(Beginning of Material for the task)

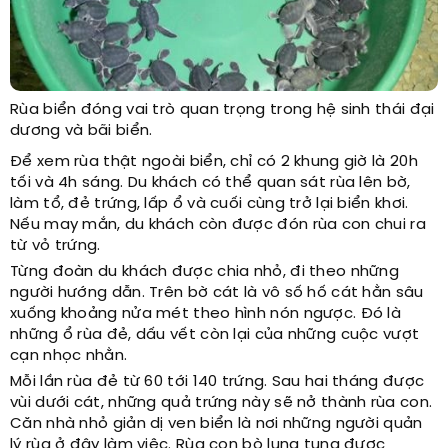
Rùa biển đóng vai trò quan trọng trong hệ sinh thái đại
dương và bãi biển.
Để xem rùa thật ngoài biển, chỉ có 2 khung giờ là 20h
tối và 4h sáng. Du khách có thể quan sát rùa lên bờ,
làm tổ, đẻ trứng, lấp ổ và cuối cùng trở lại biển khơi.
Nếu may mắn, du khách còn được đón rùa con chui ra
từ vỏ trứng.
Từng đoàn du khách được chia nhỏ, đi theo những
người hướng dẫn. Trên bờ cát là vô số hố cát hằn sâu
xuống khoảng nửa mét theo hình nón ngược. Đó là
những ổ rùa đẻ, dấu vết còn lại của những cuộc vượt
cạn nhọc nhằn.
Mỗi lần rùa đẻ từ 60 tới 140 trứng. Sau hai tháng được
vùi dưới cát, những quả trứng này sẽ nở thành rùa con.
Căn nhà nhỏ giản dị ven biển là nơi những người quản
lý rùa ở đây làm việc. Rùa con bò lung tung được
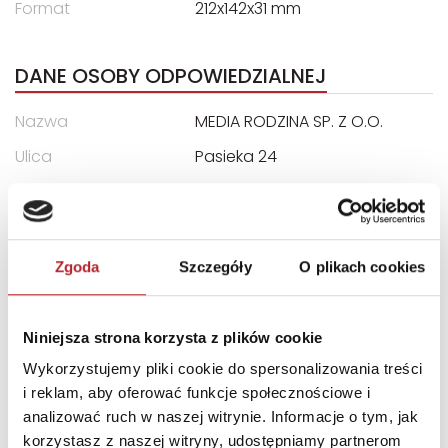
Format
212x142x31 mm
DANE OSOBY ODPOWIEDZIALNEJ
Nazwa
MEDIA RODZINA SP. Z O.O.
Ulica
Pasieka 24
Kod pocztowy
61-657
Miasto
Poznań
E-mail
wydawnictwo@mediarod
Zgoda
Szczegóły
O plikach cookies
zina.pl
Niniejsza strona korzysta z plików cookie
INNI KLIENCI KUPOWALI
Wykorzystujemy pliki cookie do spersonalizowania treści
i reklam, aby oferować funkcje społecznościowe i
analizować ruch w naszej witrynie. Informacje o tym, jak
korzystasz z naszej witryny, udostępniamy partnerom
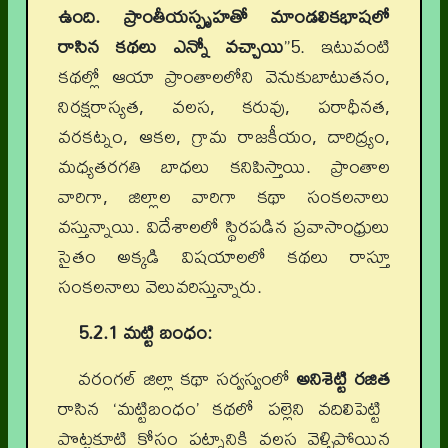
ఉంది. ప్రాంతీయస్పృహతో మాండలికభాషలో
రాసిన కథలు ఎన్నో వచ్చాయి
”5. ఇటువంటి
కథల్లో ఆయా ప్రాంతాలలోని వెనుకుబాటుతనం,
నిరక్షరాస్యత, వలస, కరువు, పరాధీనత,
వరకట్నం, ఆకల, గ్రామ రాజకీయం, దారిద్య్రం,
మధ్యతరగతి బాధలు కనిపిస్తాయి. ప్రాంతాల
వారిగా, జిల్లాల వారిగా కథా సంకలనాలు
వస్తున్నాయి. విదేశాలలో స్థిరపడిన ప్రవాసాంధ్రులు
సైతం అక్కడి విషయాలలో కథలు రాస్తూ
సంకలనాలు వెలువరిస్తున్నారు.
5.2.1 మట్టి బంధం:
వరంగల్ జిల్లా కథా సర్వస్వంలో
అనిశెట్టి రజిత
రాసిన ‘మట్టిబంధం’ కథలో పల్లెని వదిలిపెట్టి
పొట్టకూటి కోసం పట్నానికి వలస వెళ్ళిపోయిన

(End of Material for the task)

Retype the text of every row above, line for line and without any changes. Leave the pictures out.

■ Problem solution:
Rùa biển đóng vai trò quan trọng trong hệ sinh thái đại
dương và bãi biển.
Để xem rùa thật ngoài biển, chỉ có 2 khung giờ là 20h
tối và 4h sáng. Du khách có thể quan sát rùa lên bờ,
làm tổ, đẻ trứng, lấp ổ và cuối cùng trở lại biển khơi.
Nếu may mắn, du khách còn được đón rùa con chui ra
từ vỏ trứng.
Từng đoàn du khách được chia nhỏ, đi theo những
người hướng dẫn. Trên bờ cát là vô số hố cát hằn sâu
xuống khoảng nửa mét theo hình nón ngược. Đó là
những ổ rùa đẻ, dấu vết còn lại của những cuộc vượt
cạn nhọc nhằn.
Mỗi lần rùa đẻ từ 60 tới 140 trứng. Sau hai tháng được
vùi dưới cát, những quả trứng này sẽ nở thành rùa con.
Căn nhà nhỏ giản dị ven biển là nơi những người quản
lý rùa ở đây làm việc. Rùa con bò lung tung được
Format
212x142x31 mm
DANE OSOBY ODPOWIEDZIALNEJ
Nazwa
MEDIA RODZINA SP. Z O.O.
Ulica
Pasieka 24
Kod pocztowy
61-657
Miasto
Poznań
E-mail
wydawnictwo@mediarod
Zgoda
Szczegóły
O plikach cookies
zina.pl
Niniejsza strona korzysta z plików cookie
INNI KLIENCI KUPOWALI
Wykorzystujemy pliki cookie do spersonalizowania treści
i reklam, aby oferować funkcje społecznościowe i
analizować ruch w naszej witrynie. Informacje o tym, jak
korzystasz z naszej witryny, udostępniamy partnerom
ఉంది. ప్రాంతీయస్పృహతో మాండలికభాషలో
రాసిన కథలు ఎన్నో వచ్చాయి
”5. ఇటువంటి
కథల్లో ఆయా ప్రాంతాలలోని వెనుకుబాటుతనం,
నిరక్షరాస్యత, వలస, కరువు, పరాధీనత,
వరకట్నం, ఆకల, గ్రామ రాజకీయం, దారిద్య్రం,
మధ్యతరగతి బాధలు కనిపిస్తాయి. ప్రాంతాల
వారిగా, జిల్లాల వారిగా కథా సంకలనాలు
వస్తున్నాయి. విదేశాలలో స్థిరపడిన ప్రవాసాంధ్రులు
సైతం అక్కడి విషయాలలో కథలు రాస్తూ
సంకలనాలు వెలువరిస్తున్నారు.
5.2.1 మట్టి బంధం:
వరంగల్ జిల్లా కథా సర్వస్వంలో
అనిశెట్టి రజిత
రాసిన ‘మట్టిబంధం’ కథలో పల్లెని వదిలిపెట్టి
పొట్టకూటి కోసం పట్నానికి వలస వెళ్ళిపోయిన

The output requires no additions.